The new laws have alarmed Spanish media, leading to a series of speculations on tensions between Morocco and Spain.
Law 37-17 delimits Morocco’s territorial sea, extending over 12 nautical miles from Moroccan coasts. According to the law, and in accordance with international law, Morocco has complete sovereignty over its territorial sea and the airspace above it.
In its territorial sea, Morocco has the right to build and protect pipelines, cables, and navigation equipment. The country also has the right to enforce its fiscal, medical, and immigration laws in the territorial sea.
The legislative text protects Morocco’s rights to preserve the ecosystem and freely perform research on its territorial sea.
The second text, Law 38-17, delimits Morocco’s Exclusive Economic Zone (EEZ), extending over 200 nautical miles from Moroccan coasts, along with the limits of its continental shelf, 350 nautical miles away from its coasts.
In the EEZ, Morocco has the right to establish artificial islands and equipment and exploit them. The law also ensures the right of scientific research and laying submerged pipelines and cables.
The officialisation of the new laws comes more than three months after their approval by the Moroccan Parliament.

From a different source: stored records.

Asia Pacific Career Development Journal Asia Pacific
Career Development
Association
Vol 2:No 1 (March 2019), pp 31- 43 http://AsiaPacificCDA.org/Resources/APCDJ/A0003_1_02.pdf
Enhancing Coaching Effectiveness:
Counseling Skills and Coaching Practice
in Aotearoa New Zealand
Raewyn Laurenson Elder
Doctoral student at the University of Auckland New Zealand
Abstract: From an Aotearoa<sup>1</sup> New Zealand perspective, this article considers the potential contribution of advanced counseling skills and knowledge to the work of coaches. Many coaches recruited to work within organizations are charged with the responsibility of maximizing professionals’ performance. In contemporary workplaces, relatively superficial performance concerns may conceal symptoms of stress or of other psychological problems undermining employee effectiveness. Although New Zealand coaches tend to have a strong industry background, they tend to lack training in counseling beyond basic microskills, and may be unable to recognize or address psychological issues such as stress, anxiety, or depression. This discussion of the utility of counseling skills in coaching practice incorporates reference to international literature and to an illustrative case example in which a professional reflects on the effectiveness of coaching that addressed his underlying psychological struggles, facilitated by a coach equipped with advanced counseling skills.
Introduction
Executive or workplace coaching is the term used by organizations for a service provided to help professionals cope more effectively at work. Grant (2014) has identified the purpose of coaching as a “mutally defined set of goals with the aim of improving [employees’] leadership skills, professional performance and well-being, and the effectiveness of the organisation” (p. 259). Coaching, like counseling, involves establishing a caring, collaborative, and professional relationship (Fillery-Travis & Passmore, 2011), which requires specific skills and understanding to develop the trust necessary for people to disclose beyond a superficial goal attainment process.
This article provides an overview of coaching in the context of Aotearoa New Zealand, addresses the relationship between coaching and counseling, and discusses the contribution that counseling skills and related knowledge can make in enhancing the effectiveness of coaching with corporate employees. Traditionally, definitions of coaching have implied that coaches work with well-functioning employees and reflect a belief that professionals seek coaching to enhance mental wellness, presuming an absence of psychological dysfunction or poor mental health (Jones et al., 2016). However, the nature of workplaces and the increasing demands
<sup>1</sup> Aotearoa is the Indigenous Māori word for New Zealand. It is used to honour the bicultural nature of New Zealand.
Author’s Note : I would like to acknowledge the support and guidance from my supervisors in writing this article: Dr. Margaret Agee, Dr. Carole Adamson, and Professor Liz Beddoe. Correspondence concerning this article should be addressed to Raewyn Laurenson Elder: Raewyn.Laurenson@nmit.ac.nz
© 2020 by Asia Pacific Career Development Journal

In December 2019, the approval of the then-draft laws caused an outrage among Spanish media, calling the move an attack on Spain’s rights in the Atlantic Ocean.
The waters facing the Spanish Canary Islands and the Moroccan coast between the southern cities of Laayoune and Dakhla have been a source of conflict between Morocco and Spain since the late 1970s.

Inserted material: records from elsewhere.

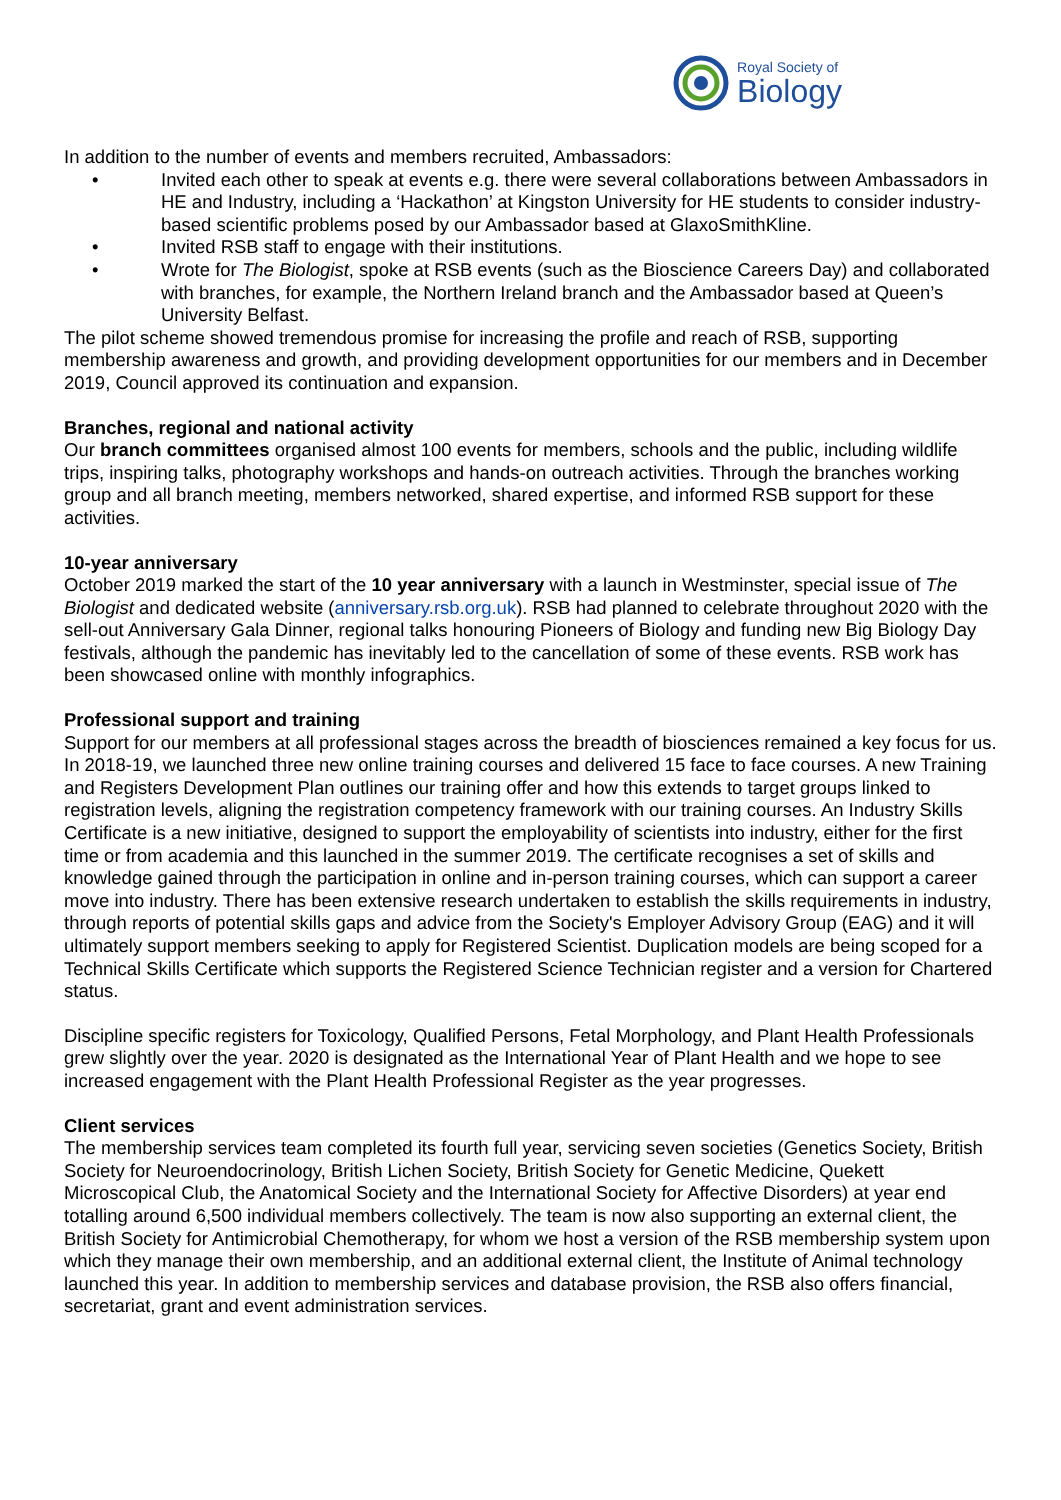Royal Society of
Biology
In addition to the number of events and members recruited, Ambassadors:
• Invited each other to speak at events e.g. there were several collaborations between Ambassadors in HE and Industry, including a ‘Hackathon’ at Kingston University for HE students to consider industry-based scientific problems posed by our Ambassador based at GlaxoSmithKline.
• Invited RSB staff to engage with their institutions.
• Wrote for The Biologist, spoke at RSB events (such as the Bioscience Careers Day) and collaborated with branches, for example, the Northern Ireland branch and the Ambassador based at Queen’s University Belfast.
The pilot scheme showed tremendous promise for increasing the profile and reach of RSB, supporting membership awareness and growth, and providing development opportunities for our members and in December 2019, Council approved its continuation and expansion.
Branches, regional and national activity
Our branch committees organised almost 100 events for members, schools and the public, including wildlife trips, inspiring talks, photography workshops and hands-on outreach activities. Through the branches working group and all branch meeting, members networked, shared expertise, and informed RSB support for these activities.
10-year anniversary
October 2019 marked the start of the 10 year anniversary with a launch in Westminster, special issue of The Biologist and dedicated website (anniversary.rsb.org.uk). RSB had planned to celebrate throughout 2020 with the sell-out Anniversary Gala Dinner, regional talks honouring Pioneers of Biology and funding new Big Biology Day festivals, although the pandemic has inevitably led to the cancellation of some of these events. RSB work has been showcased online with monthly infographics.
Professional support and training
Support for our members at all professional stages across the breadth of biosciences remained a key focus for us. In 2018-19, we launched three new online training courses and delivered 15 face to face courses. A new Training and Registers Development Plan outlines our training offer and how this extends to target groups linked to registration levels, aligning the registration competency framework with our training courses. An Industry Skills Certificate is a new initiative, designed to support the employability of scientists into industry, either for the first time or from academia and this launched in the summer 2019. The certificate recognises a set of skills and knowledge gained through the participation in online and in-person training courses, which can support a career move into industry. There has been extensive research undertaken to establish the skills requirements in industry, through reports of potential skills gaps and advice from the Society's Employer Advisory Group (EAG) and it will ultimately support members seeking to apply for Registered Scientist. Duplication models are being scoped for a Technical Skills Certificate which supports the Registered Science Technician register and a version for Chartered status.
Discipline specific registers for Toxicology, Qualified Persons, Fetal Morphology, and Plant Health Professionals grew slightly over the year. 2020 is designated as the International Year of Plant Health and we hope to see increased engagement with the Plant Health Professional Register as the year progresses.
Client services
The membership services team completed its fourth full year, servicing seven societies (Genetics Society, British Society for Neuroendocrinology, British Lichen Society, British Society for Genetic Medicine, Quekett Microscopical Club, the Anatomical Society and the International Society for Affective Disorders) at year end totalling around 6,500 individual members collectively. The team is now also supporting an external client, the British Society for Antimicrobial Chemotherapy, for whom we host a version of the RSB membership system upon which they manage their own membership, and an additional external client, the Institute of Animal technology launched this year. In addition to membership services and database provision, the RSB also offers financial, secretariat, grant and event administration services.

Responding to speculations in the Spanish media, Moroccan Minister of Foreign Affairs Nasser Bourita stressed that Morocco has “a sovereign right” to redefine its maritime borders.

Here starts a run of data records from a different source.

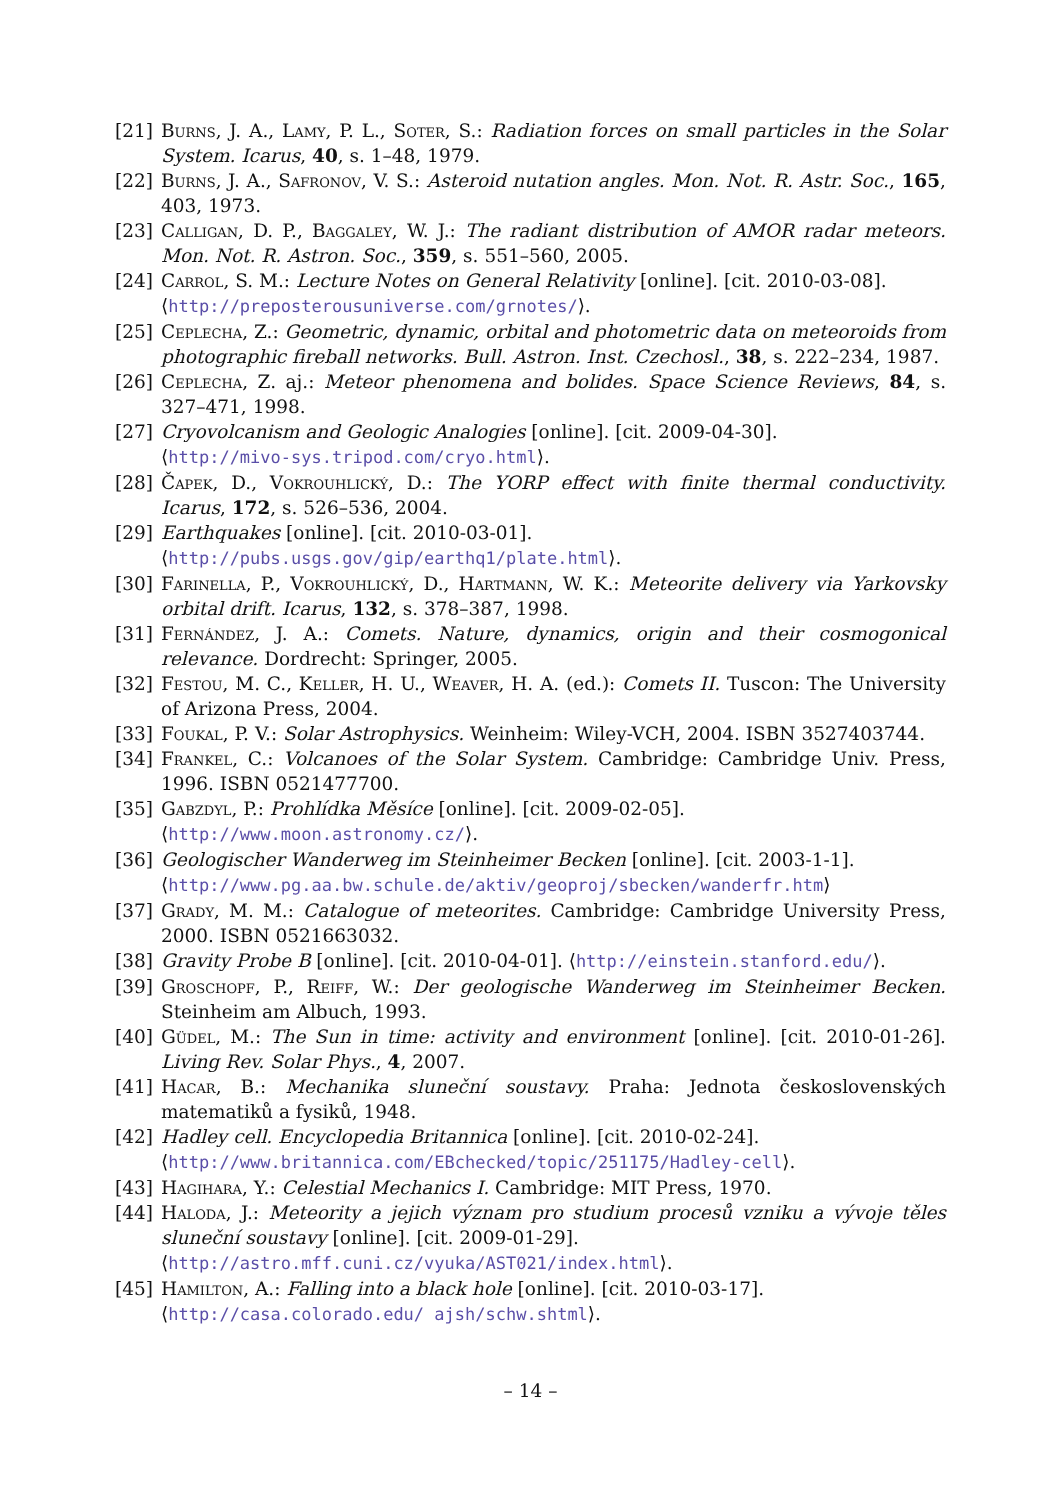[21] Burns, J. A., Lamy, P. L., Soter, S.: Radiation forces on small particles in the Solar System. Icarus, 40, s. 1–48, 1979.
[22] Burns, J. A., Safronov, V. S.: Asteroid nutation angles. Mon. Not. R. Astr. Soc., 165, 403, 1973.
[23] Calligan, D. P., Baggaley, W. J.: The radiant distribution of AMOR radar meteors. Mon. Not. R. Astron. Soc., 359, s. 551–560, 2005.
[24] Carrol, S. M.: Lecture Notes on General Relativity [online]. [cit. 2010-03-08].
⟨http://preposterousuniverse.com/grnotes/⟩.
[25] Ceplecha, Z.: Geometric, dynamic, orbital and photometric data on meteoroids from photographic fireball networks. Bull. Astron. Inst. Czechosl., 38, s. 222–234, 1987.
[26] Ceplecha, Z. aj.: Meteor phenomena and bolides. Space Science Reviews, 84, s. 327–471, 1998.
[27] Cryovolcanism and Geologic Analogies [online]. [cit. 2009-04-30].
⟨http://mivo-sys.tripod.com/cryo.html⟩.
[28] Čapek, D., Vokrouhlický, D.: The YORP effect with finite thermal conductivity. Icarus, 172, s. 526–536, 2004.
[29] Earthquakes [online]. [cit. 2010-03-01].
⟨http://pubs.usgs.gov/gip/earthq1/plate.html⟩.
[30] Farinella, P., Vokrouhlický, D., Hartmann, W. K.: Meteorite delivery via Yarkovsky orbital drift. Icarus, 132, s. 378–387, 1998.
[31] Fernández, J. A.: Comets. Nature, dynamics, origin and their cosmogonical relevance. Dordrecht: Springer, 2005.
[32] Festou, M. C., Keller, H. U., Weaver, H. A. (ed.): Comets II. Tuscon: The University of Arizona Press, 2004.
[33] Foukal, P. V.: Solar Astrophysics. Weinheim: Wiley-VCH, 2004. ISBN 3527403744.
[34] Frankel, C.: Volcanoes of the Solar System. Cambridge: Cambridge Univ. Press, 1996. ISBN 0521477700.
[35] Gabzdyl, P.: Prohlídka Měsíce [online]. [cit. 2009-02-05].
⟨http://www.moon.astronomy.cz/⟩.
[36] Geologischer Wanderweg im Steinheimer Becken [online]. [cit. 2003-1-1].
⟨http://www.pg.aa.bw.schule.de/aktiv/geoproj/sbecken/wanderfr.htm⟩
[37] Grady, M. M.: Catalogue of meteorites. Cambridge: Cambridge University Press, 2000. ISBN 0521663032.
[38] Gravity Probe B [online]. [cit. 2010-04-01]. ⟨http://einstein.stanford.edu/⟩.
[39] Groschopf, P., Reiff, W.: Der geologische Wanderweg im Steinheimer Becken. Steinheim am Albuch, 1993.
[40] Güdel, M.: The Sun in time: activity and environment [online]. [cit. 2010-01-26]. Living Rev. Solar Phys., 4, 2007.
[41] Hacar, B.: Mechanika sluneční soustavy. Praha: Jednota československých matematiků a fysiků, 1948.
[42] Hadley cell. Encyclopedia Britannica [online]. [cit. 2010-02-24].
⟨http://www.britannica.com/EBchecked/topic/251175/Hadley-cell⟩.
[43] Hagihara, Y.: Celestial Mechanics I. Cambridge: MIT Press, 1970.
[44] Haloda, J.: Meteority a jejich význam pro studium procesů vzniku a vývoje těles sluneční soustavy [online]. [cit. 2009-01-29].
⟨http://astro.mff.cuni.cz/vyuka/AST021/index.html⟩.
[45] Hamilton, A.: Falling into a black hole [online]. [cit. 2010-03-17].
⟨http://casa.colorado.edu/ ajsh/schw.shtml⟩.
– 14 –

On January 24, Spanish Foreign Minister Arancha Gonzalez Laya flew to Morocco to meet with Bourita and discuss the issue.
Following the meeting, Laya agreed that Morocco has the right to consolidate its maritime sovereignty, but it must also “respect international conventions on maritime borders.”
The two diplomats agreed that negotiations are the only solution to the conflict and both parties vowed to maintain an open and constant dialogue on the matter.